Dawn Staley, WNBA stars highlight Warriors women’s basketball

Before the top-ranked South Carolina basketball team took center stage in its Sunday game against No. 2 Stanford, coach Dawn Staley highlighted some of the biggest issues in women’s sports after Friday. Golden State Warriors San Francisco game.

Moderated by Stephen CurryAfter the Warriors’ 111-101 victory over the Knicks, the panel, produced by the empowering campaign, also included South Carolina alum Aja Wilson and fellow Las Vegas ace Chelsea Gray, a native of Hayward and the 2022 WNBA Finals MVP.

The painting was presented in front of a group of more than 40 female high school basketball players from Piedmont, St. Mary’s, Stockton, and Moro Catholics who also participated in a clinic with Gray and Wilson in Oakland earlier in the day.

Among the many topics centered around women’s athletics, the panel reflected on how Article IX affected it during its 50th anniversary.

“As a coach, you see more of what’s going on,” Staley said. “The disparities, which we saw at our NCAA Championships in 2021, the guys had amazing weight rooms and we had dumbbells and a yoga mat. You don’t know what you don’t until you watch and actually try it.”

Wearing a “Free BG” hat while Brittney Grenier remains unjustly detained in Russia for more than 275 days, Staley has long been vocal about equality in women’s athletics.

She talked about Aliyah Boston, the top player in women’s college basketball with South Carolina, who wasn’t invited to the ESPYs, which Curry hosted. Staley admitted the men’s best player wasn’t invited either, but in celebrating the sport all year long, the exclusion of one of the biggest stories in women’s sports was a slight.

“Equality does not mean fair,” she said. “There are some things we want in the women’s game that men don’t want and some things they want that we don’t.”

An invitation has been sent out to Boston, Staley said about 45 minutes after tweeting about ESPY’s humiliation in Boston and how important the show is as a platform for women’s sports.

Gray and Wilson also highlighted accessibility in women’s basketball coverage, particularly how difficult it is to watch WNBA games.

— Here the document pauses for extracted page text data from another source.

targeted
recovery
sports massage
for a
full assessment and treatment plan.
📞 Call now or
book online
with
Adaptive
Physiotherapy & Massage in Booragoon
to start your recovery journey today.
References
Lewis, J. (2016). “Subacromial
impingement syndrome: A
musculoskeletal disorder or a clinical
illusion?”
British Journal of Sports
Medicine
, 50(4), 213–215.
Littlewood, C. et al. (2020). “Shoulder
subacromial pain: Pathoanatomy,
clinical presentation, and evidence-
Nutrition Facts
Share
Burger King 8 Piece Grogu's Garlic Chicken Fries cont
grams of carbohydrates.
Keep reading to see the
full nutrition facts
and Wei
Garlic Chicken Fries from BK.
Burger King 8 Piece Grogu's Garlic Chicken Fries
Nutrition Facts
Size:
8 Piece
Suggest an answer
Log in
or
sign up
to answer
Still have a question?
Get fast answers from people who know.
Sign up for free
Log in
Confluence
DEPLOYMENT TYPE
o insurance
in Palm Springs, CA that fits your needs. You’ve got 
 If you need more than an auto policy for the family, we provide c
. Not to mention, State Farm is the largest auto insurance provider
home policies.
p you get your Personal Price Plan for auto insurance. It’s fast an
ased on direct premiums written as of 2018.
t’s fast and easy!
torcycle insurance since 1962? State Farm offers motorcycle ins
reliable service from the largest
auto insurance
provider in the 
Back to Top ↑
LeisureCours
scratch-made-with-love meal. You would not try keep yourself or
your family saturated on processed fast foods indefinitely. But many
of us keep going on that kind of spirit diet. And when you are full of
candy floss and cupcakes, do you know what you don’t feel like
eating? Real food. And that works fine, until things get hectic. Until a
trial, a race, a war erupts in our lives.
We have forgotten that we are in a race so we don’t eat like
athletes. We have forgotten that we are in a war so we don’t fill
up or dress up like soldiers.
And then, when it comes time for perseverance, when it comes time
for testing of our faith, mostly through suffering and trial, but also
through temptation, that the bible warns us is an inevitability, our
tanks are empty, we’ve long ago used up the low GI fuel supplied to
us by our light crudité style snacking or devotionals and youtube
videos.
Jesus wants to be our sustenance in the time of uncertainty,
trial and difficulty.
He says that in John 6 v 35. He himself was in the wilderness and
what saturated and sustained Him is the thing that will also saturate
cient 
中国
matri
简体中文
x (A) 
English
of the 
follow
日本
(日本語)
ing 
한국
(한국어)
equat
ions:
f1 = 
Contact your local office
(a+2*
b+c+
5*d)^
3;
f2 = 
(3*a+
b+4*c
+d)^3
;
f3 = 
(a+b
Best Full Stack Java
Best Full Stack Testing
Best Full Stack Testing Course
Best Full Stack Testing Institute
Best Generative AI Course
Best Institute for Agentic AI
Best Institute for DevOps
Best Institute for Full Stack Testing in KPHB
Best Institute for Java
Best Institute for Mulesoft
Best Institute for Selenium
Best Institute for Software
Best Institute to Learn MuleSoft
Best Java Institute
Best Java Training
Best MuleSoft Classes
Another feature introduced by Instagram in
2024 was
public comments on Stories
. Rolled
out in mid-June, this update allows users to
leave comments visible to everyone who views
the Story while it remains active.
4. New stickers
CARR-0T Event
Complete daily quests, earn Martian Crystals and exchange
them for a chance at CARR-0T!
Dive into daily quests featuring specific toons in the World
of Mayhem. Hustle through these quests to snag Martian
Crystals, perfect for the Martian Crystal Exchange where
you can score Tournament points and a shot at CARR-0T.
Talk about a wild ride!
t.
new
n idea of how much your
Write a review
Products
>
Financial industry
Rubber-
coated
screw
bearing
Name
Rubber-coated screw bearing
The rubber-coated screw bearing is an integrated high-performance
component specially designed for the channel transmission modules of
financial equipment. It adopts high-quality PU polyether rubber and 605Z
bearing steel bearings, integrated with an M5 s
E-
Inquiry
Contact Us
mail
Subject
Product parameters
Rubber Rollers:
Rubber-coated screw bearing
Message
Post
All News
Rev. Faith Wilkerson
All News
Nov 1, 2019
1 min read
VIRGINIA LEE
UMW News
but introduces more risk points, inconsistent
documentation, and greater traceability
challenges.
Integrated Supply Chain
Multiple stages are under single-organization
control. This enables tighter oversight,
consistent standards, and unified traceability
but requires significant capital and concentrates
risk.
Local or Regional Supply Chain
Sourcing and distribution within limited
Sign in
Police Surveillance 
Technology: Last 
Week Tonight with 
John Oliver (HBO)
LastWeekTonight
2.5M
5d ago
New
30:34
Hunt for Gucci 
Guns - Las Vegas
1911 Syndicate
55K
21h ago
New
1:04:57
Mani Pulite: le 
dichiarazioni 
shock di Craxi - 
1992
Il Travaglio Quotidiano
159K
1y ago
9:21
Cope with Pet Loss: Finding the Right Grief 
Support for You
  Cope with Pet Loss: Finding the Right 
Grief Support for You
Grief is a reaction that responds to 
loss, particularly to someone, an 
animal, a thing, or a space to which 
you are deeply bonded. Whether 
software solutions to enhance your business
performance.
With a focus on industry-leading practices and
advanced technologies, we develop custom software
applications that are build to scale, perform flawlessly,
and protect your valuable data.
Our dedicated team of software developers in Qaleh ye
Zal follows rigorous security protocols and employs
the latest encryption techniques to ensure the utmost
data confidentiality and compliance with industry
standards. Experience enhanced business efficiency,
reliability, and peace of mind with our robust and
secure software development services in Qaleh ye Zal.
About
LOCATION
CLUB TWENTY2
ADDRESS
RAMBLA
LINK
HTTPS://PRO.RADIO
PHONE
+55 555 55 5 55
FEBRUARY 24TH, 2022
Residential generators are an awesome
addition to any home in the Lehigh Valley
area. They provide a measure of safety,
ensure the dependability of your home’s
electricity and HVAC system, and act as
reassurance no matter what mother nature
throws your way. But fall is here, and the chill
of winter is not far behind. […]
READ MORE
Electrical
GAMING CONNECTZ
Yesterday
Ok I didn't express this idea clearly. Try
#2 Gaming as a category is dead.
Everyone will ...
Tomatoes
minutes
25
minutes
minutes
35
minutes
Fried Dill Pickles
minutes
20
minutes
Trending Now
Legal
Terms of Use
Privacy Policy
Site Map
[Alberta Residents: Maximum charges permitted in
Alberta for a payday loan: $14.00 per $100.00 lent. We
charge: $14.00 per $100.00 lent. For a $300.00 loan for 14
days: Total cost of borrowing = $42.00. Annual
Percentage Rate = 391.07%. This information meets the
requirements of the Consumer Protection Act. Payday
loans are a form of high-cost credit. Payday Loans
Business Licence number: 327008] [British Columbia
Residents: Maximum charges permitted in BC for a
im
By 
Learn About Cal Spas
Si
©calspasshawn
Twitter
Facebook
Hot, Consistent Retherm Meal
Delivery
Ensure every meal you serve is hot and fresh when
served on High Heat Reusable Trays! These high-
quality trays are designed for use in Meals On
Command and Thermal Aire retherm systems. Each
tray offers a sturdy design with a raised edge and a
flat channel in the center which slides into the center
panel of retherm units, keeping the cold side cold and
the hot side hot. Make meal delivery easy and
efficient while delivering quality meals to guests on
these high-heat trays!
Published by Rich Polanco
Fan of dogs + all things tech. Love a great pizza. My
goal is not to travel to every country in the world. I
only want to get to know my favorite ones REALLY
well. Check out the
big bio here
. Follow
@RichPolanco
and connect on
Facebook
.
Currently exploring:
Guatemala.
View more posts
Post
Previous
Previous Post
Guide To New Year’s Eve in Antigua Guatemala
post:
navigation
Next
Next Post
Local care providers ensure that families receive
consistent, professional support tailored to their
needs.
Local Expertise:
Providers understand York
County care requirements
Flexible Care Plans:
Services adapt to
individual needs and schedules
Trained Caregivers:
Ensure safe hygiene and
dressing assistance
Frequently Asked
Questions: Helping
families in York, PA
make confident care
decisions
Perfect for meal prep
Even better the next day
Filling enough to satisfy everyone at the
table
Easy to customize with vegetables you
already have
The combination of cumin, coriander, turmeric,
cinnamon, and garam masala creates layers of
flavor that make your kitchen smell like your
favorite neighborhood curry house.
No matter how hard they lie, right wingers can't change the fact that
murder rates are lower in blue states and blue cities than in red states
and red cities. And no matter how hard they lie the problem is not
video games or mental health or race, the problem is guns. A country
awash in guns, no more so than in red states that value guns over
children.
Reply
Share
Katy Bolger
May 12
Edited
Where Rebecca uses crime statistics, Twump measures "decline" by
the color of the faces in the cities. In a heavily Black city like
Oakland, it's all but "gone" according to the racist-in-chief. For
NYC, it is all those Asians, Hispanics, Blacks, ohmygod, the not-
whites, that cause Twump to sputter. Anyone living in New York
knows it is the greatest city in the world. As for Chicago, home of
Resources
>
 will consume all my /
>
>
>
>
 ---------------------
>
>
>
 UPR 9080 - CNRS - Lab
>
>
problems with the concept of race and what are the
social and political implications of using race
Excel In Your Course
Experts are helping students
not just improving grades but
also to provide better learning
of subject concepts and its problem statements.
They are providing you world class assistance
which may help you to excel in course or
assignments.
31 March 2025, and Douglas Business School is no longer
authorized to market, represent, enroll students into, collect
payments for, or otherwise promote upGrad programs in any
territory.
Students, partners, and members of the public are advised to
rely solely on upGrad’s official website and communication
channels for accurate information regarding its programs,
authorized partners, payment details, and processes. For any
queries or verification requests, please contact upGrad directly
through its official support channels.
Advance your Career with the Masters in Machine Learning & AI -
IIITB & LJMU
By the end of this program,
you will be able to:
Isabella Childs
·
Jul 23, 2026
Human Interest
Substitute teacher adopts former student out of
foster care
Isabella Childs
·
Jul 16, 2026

“You have to open three tabs, you have to close them, go back and refresh, go to the home page, and then it’s halftime,” said Wilson, the 2022 WNBA MVP winner. “I really hope we get the vision.”

Staley derided the WNBA League Pass he owes money after being unable to watch most broadcast games, and Gray cited “innovative” ways to stream, such as the deal with Amazon Prime a year earlier.

“These big companies can join the fight,” she said. “I think that’s when you start to see growth.”

South Carolina and Stanford take place Sunday in front of a national audience on ABC, as the No. 1 and No. 2 ranked teams in the nation face off for only the 63rd time in the regular season. In her press conference Saturday, Staley said, “Are we excited that we’re playing on ABC against the NFL, men’s collegiate basketball? There’s clearly room for that, otherwise it wouldn’t be broadcast nationally.”

Gray and Wilson brought the first ever title to professional sports the Aces and Las Vegas as a whole, with Gray winning the Finals MVP award after a historic performance. The WNBA enjoyed its highest ratings ever over the course of the 2022 season for its televised games on ESPN.

As the national audience grows, so does the local interest.

In an interview with The Chronicle, Gray said of her home Bay Area potentially getting a future WNBA team, “It would be nice to be able to travel down here and see a team. I think the Bay Area would treat them well and welcome them with open arms.”

The Warriors wore their City Edition uniforms on Friday, which were designed by Auckland artist and muralist Alison Hoyman to honor the women’s suffrage movement, with a golden-yellow rose in the center.

The Warriors and Rakuten donate $25,000 to the Women’s Sports Foundation, which was present at the game and at the panel.